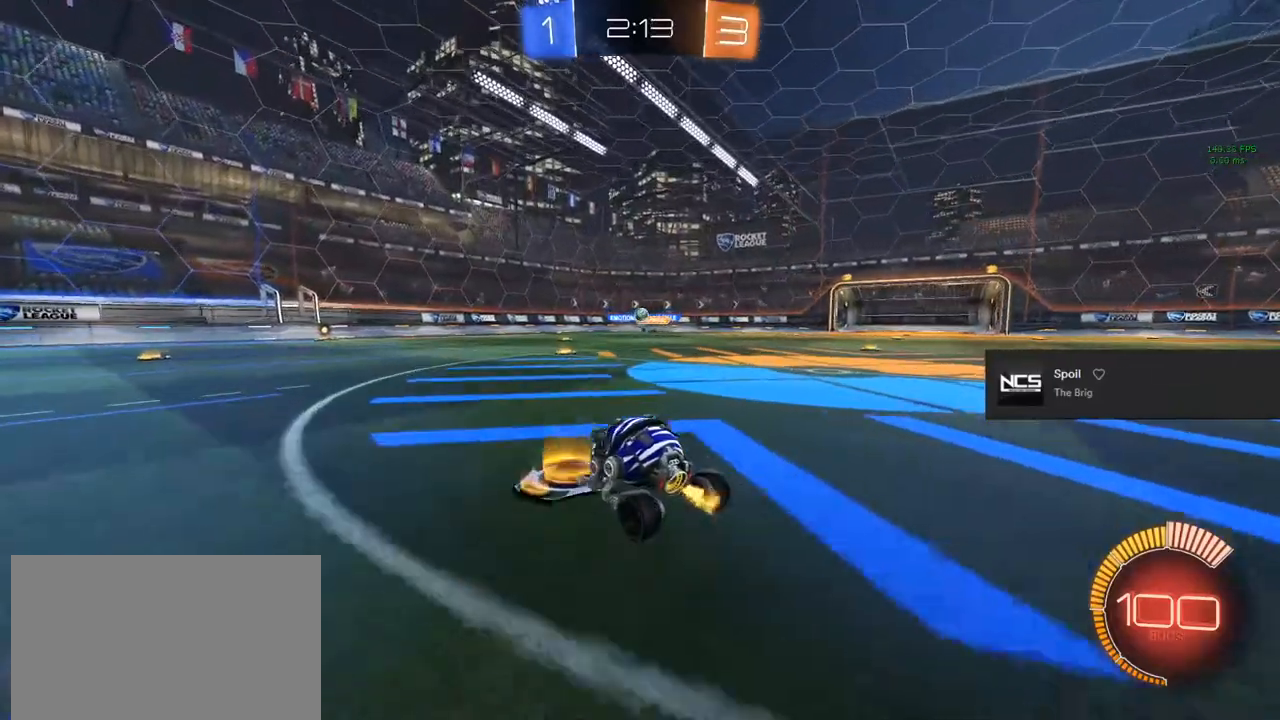
{"buttons": ["R2"], "left_stick": "left", "right_stick": "center", "events": [[50, "left_stick", "center"], [217, "left_stick", "right"], [300, "left_stick", "center"], [500, "left_stick", "left"]]}
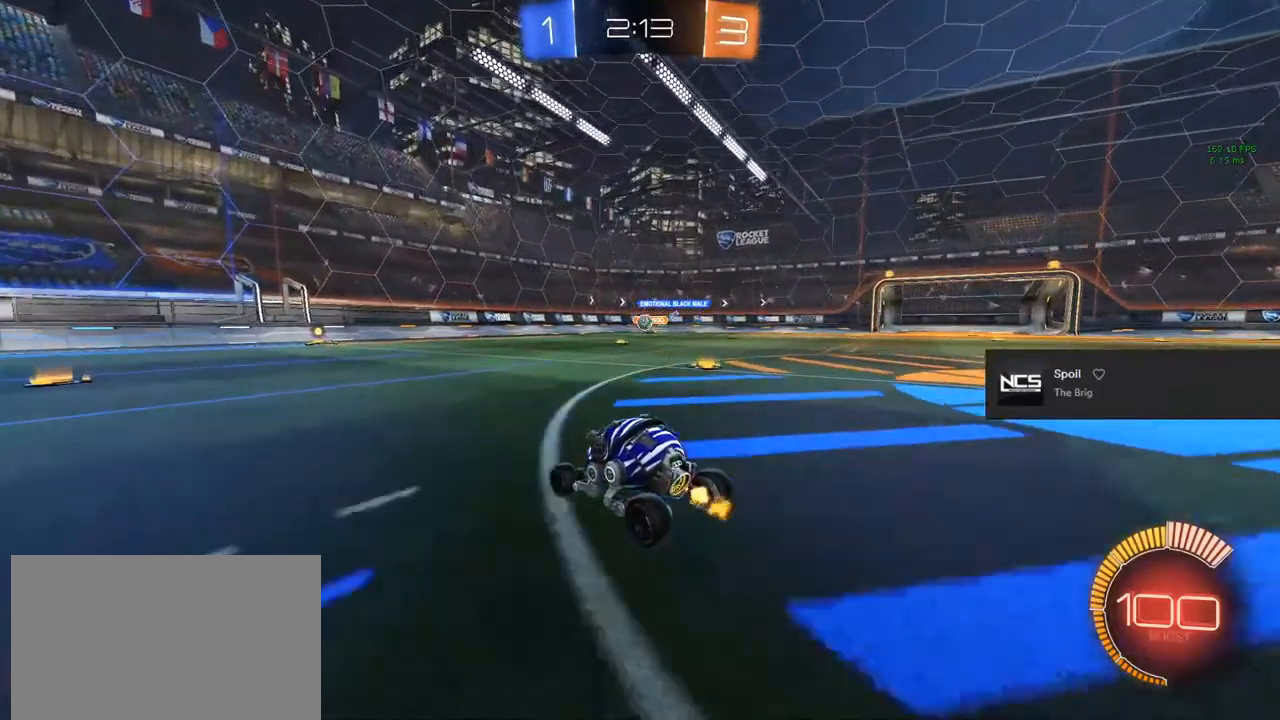
{"buttons": ["R2"], "left_stick": "left", "right_stick": "center", "events": [[117, "left_stick", "center"], [350, "left_stick", "left"]]}
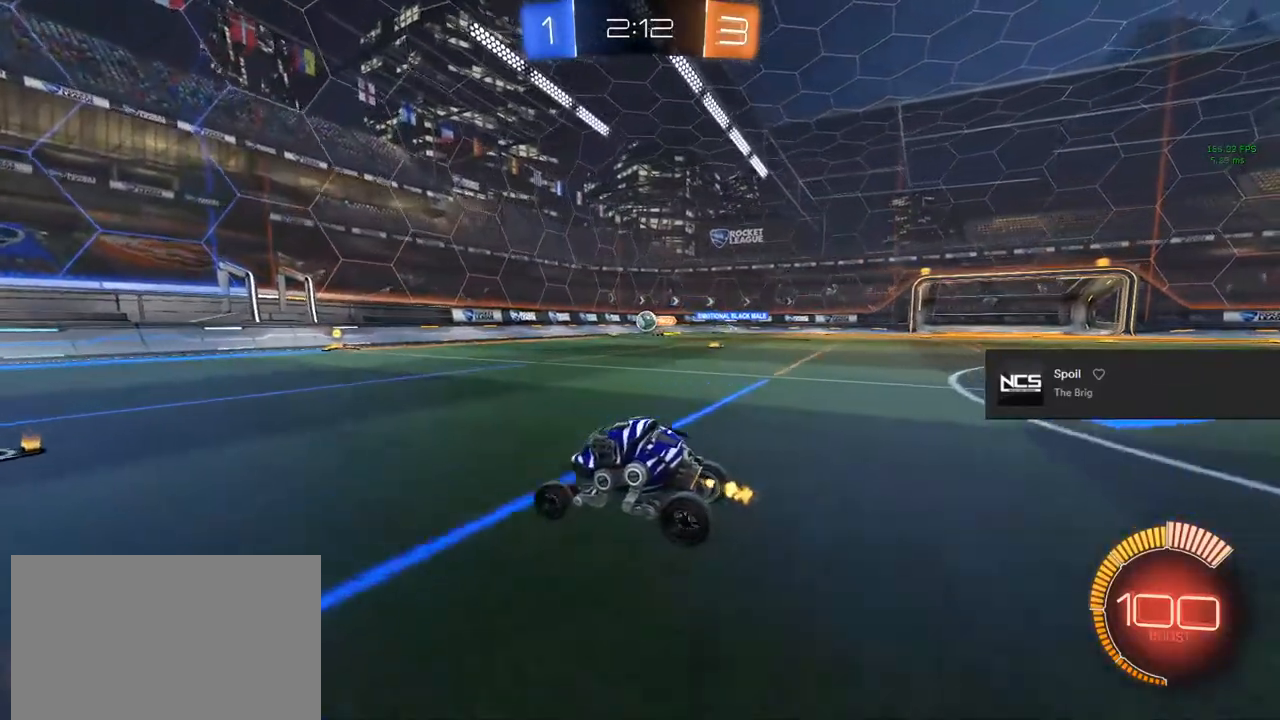
{"buttons": ["R2"], "left_stick": "left", "right_stick": "center", "events": [[83, "left_stick", "center"], [283, "left_stick", "right"], [433, "left_stick", "left"]]}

^^^^^^^^

:: What you will do ::
Copy the data above word for word. Pictures stay out.

:: Task solution ::
{"buttons": ["R2"], "left_stick": "left", "right_stick": "center", "events": [[50, "left_stick", "center"], [217, "left_stick", "right"], [300, "left_stick", "center"], [500, "left_stick", "left"]]}
{"buttons": ["R2"], "left_stick": "left", "right_stick": "center", "events": [[117, "left_stick", "center"], [350, "left_stick", "left"]]}
{"buttons": ["R2"], "left_stick": "left", "right_stick": "center", "events": [[83, "left_stick", "center"], [283, "left_stick", "right"], [433, "left_stick", "left"]]}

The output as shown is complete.